Leeloo’s M32 weekend
July 12, 2019 Mattias Dahlström

Harold Vermeulen’s sailing team joined the M32 European Series Holland last month

During the M32 European Series this year, one boat has been made available on the circuit to sailing teams wishing to try their hand at high performance catamaran racing from Aston Harald, the Swedish builder of the lightweight carbon fibre one design catamaran.

At the M32 European Series Holland event last month for example the local Dutch organiser Frans Driessen of Event 32 arranged for compatriot Harold Vermeulen and his Leeloo sailing team to take charge of the trial boat for the event.

Vermeulen admits he was relatively new to sailing, only having taken it up five years ago having got the bug while on holiday. “I decided that blue water cruising would be nice. If we got a boat the idea was that you could go racing as well… We have learned a lot since then,” he admits.

Vermeulen currently campaigns the MAT 1180 keelboat Leeloo (named after the orange haired heroine from the Luc Besson film The Fifth Element) and has enjoyed success racing this. As his first racing yacht, the Turkish-built Mark Mills design is reasonably large and as to his reasons for not starting smaller, Vermeulen says: “I don’t like going upwind in small boats! It’s terrible!” However a downside of trying to race a relatively long high performance craft, is that he feels his team generally lacks competition in the Netherlands.

So why did he come and trial the M32? Was it the speed of the boat? “High performance racing and the difficulty in finding good competition in the rating class monohulls – there is a bias towards cruising-orientated boats in those,” he cites as his reasons. “Then you have the extreme classes which are expensive and in which there are a lot of technical developments. So the M32 seems interesting – it is a high performance one design and there are not too many of those around.”

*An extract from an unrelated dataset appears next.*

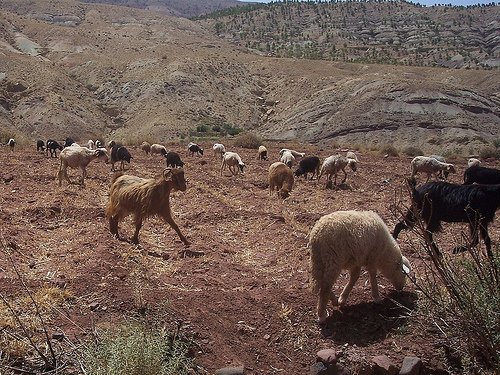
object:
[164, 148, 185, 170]
goat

Vermeulen’s other sport is racing Superbike in which he competes as an amateur driver. Comparing this to sailing, he says: “Sailing is quite different. The speed is slow, but there are so many dynamics that I love it. Going fast on boats it great – that is certainly what the M32 offers.”

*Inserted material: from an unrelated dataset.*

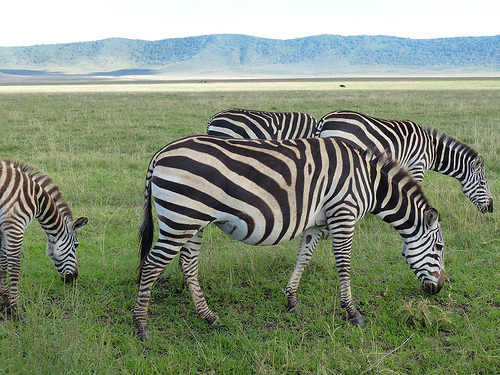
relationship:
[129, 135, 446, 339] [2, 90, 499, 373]
zebra eating grass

While the Leeloo team has a boat captain who is a professional, the rest of the sailing team are amateurs but nonetheless they made a good job transitioning from one hull to two for the M32 European Series Holland.

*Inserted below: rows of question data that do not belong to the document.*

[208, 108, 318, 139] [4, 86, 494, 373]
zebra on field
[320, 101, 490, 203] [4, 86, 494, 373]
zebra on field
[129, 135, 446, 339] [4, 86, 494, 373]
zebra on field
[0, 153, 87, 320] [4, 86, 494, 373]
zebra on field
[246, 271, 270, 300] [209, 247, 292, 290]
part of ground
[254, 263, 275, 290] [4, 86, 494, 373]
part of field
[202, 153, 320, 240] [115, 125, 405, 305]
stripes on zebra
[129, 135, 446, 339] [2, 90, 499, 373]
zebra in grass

“The field is competitive and you have to know the boat right and for us catamaran starting is a bit different from monohull starting,” Vermeulen continues. Then there were also the various unfamiliar techniques the team had to get used to, such as when and how to use the gennaker upwind in light conditions and how to tack with it. “We feel more under control,” said Vermeulen going into the final day of competition in Medemblik. “I really like the boat because aside form it being both high performance and light, but it is simple as well. Once you’ve got a little bit of experience it is relatively easy to get hold of and get around the course.”

The M32’s high speed/high simplicity formula largely comes down to it two sail rig format. Vermeulen continues: “It is nice that you can get to a level where you can have exciting sailing and you feel you can control the boat. But to sail the M32 to its full potential is a challenge of course. So it is the high performance, simple and not that expensive compared to the MAT 1180.” And logistically more straightforward too – for example the M32 requires just four or five crew compared to the keelboat’s eleven. “It is very involved and it is physical which I like as well although as a helmsman it is not too bad. It seems to be robust as well, so it is an impressive design.”

While Vermeulen says that his sailing program is fixed for 2019 with his MAT 1180 – for next year, who knows? “We will definitely look at it. The guys and myself are so excited. It is a nice set-up.”